What I've Learned About Remote Work


13 January, 2020 4 function String() { [native code] }

Over the last few months, I have learnt a lot about working remotely through making mistakes, falling into bad habits and having to correct them. I no doubt have a lot more to learn about working from home, but for now, here's my small collection of tips and pointers for getting started with remote work.

Discipline = Freedom

I heard this a lot, i thought it was a bit cliché but it wasn't until I started working on freelance projects that I realised just how important it was. The first website I made was for my Dad's business, a static website consisting of 5 simple pages, yet it took me about a month to complete. Of course, this can in part be understood, it was the first project I had committed myself to, my web development skills have improved a lot since then through sheer practise. But it was also because my schedule was all but non-existent. Most nights I was awake until 2 a.m., which in turn meant I had no morning routine and was tired if i woke up earlier than 10 a.m.
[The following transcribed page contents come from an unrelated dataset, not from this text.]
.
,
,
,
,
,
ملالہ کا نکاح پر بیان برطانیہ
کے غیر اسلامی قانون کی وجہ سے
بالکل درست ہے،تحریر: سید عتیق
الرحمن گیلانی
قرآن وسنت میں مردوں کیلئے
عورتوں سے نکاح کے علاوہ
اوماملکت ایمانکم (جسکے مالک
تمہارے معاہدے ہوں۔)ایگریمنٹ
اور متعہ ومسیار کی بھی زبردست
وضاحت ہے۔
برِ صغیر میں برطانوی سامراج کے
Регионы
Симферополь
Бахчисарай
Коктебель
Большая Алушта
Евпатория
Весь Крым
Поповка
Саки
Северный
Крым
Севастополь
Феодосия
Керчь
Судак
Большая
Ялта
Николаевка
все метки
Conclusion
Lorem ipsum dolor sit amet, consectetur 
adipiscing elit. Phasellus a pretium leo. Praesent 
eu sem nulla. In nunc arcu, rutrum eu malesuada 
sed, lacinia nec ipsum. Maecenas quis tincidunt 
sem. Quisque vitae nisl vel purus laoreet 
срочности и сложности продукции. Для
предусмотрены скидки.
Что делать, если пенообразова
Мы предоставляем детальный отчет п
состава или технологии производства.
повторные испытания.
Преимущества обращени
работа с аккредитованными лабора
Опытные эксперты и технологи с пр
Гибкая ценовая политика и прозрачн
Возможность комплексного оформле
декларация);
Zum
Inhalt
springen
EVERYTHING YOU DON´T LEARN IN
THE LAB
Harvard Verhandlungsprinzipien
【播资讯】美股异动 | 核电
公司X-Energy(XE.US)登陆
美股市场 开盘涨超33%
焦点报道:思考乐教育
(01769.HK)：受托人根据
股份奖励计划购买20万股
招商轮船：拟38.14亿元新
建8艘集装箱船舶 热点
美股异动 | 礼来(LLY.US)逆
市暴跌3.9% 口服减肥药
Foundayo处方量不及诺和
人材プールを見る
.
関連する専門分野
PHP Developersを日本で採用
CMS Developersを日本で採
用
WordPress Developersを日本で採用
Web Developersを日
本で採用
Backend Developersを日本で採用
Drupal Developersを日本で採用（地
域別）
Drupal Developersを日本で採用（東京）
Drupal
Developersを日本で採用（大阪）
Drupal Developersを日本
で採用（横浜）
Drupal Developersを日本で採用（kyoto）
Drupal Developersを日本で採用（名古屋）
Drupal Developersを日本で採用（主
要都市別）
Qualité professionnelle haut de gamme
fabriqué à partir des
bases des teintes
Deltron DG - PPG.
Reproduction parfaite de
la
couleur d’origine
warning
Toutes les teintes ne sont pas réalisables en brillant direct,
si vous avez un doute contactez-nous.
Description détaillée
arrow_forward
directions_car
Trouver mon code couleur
I wanted my evenings back. I knew I loved frontend development, but I missed spending time with my friends without feeling guilty that I hadn't got my work done for that day.

this meant even the decision to close my laptop by 8 p.m. everyday vastly improved my routine. I had to become a bit tough on myself. I haven't finished my work today? It can be completed tomorrow. I can always wake up a little earlier to get in some extra work. Better that than sitting at a desk in my room whilst my family watches that film tonight that I've wanted to watch for weeks.

Don't get me wrong, sometimes when I'm in the flow and I know I can finish a project that night if I just keep coding for a couple more hours, I'll give myself the time. But these late nights are few and far between, besides, the evidence suggests that a consistent sleep routine and healthy breakfast does wonders for focus and productivity. Here's a link to Joe Rogan's Podcast about the importance of sleep with Matthew Walker, an expert on the subject.

Work/Life Balance

This one goes hand in hand with the previous tip. As you can probably tell, my work/life balance was all over the place. I'd do nothing but write CSS for days in a row and then realise I hadn't spent any quality time with my girlfriend, played video games or taken time to relax and recharge.

This is pretty common for me, and I think it's the same for a lot of people. When we become interested in something new, like web development, we can become a little obsessed. I wanted to learn everything I could, I'd watch tutorials about CSS layouts all day, I'd read countless articles before bed about why this text editor is better than that one. Sometimes, i'd find myself doing these things when I was out with friends or family for dinner... that is unhealthy!

Sure, understanding CSS layouts is important for frontend design, and choosing the right text editor for you will speed up your work flow, I'm not disputing the importance of learning and researching your field of study, I just want to highlight finding a balance, because watching just one more video or reading one more article won't drastically improve your development skills, but it can easily eat away at your free time. Add the video to your Watch Later playlist, bookmark that article and call it a day.

Make Beginning Easy

I'm going to focus now on some tips for kickstarting good remote work practises, and losing the bad habits. It's all well and good to want to have a healthy work/life balance, but getting started with a good morning routine when you've been staying up all night for weeks now can be hard. The saying goes a good day starts the night before, so lets start there.

I use TeuxDeux for daily ToDo planning, I can see my lists for the next few days, what I don't finish that day moves to the next day automatically and I usually leave the tab open on my tablet to quickly tick off what I complete. Having my ToDos easily available helps me start my day. Whilst I use Notion and Google Calendar also, a quick, simple ToDo app is where i'd suggest beginning when it comes to organising your day.

Often, mental effort acts as a barrier to entry for having a productive day, so leaving your workspace tidy, having a few things on your ToDo list ready for the next day, and even leaving your laptop open rather than closed makes the process of beginning easier. The less physical resistance to beginning work, the less mental resistance too.

Simplicity is Your Friend

In the same vein, if your work process is simple whilst still being effective, you will find it makes remote work a lot easier. I mentioned Notion earlier - it is a great app, it's powerful, tidy and I like it for project management, but I've found it to be too complicated for general note taking and ToDo lists. It takes too long to open on my phone if I want to write an idea down quickly or check off a completed task. I like to use a smaller application for these things.

Since I store my projects in Notion, I can easily get distracted with side projects I'm working on just because I see them when I open the app, to avoid this, using a separate application in the day for general note taking is useful. Before I finish for the day I log everything I need to into Notion, which helps me to stay organised.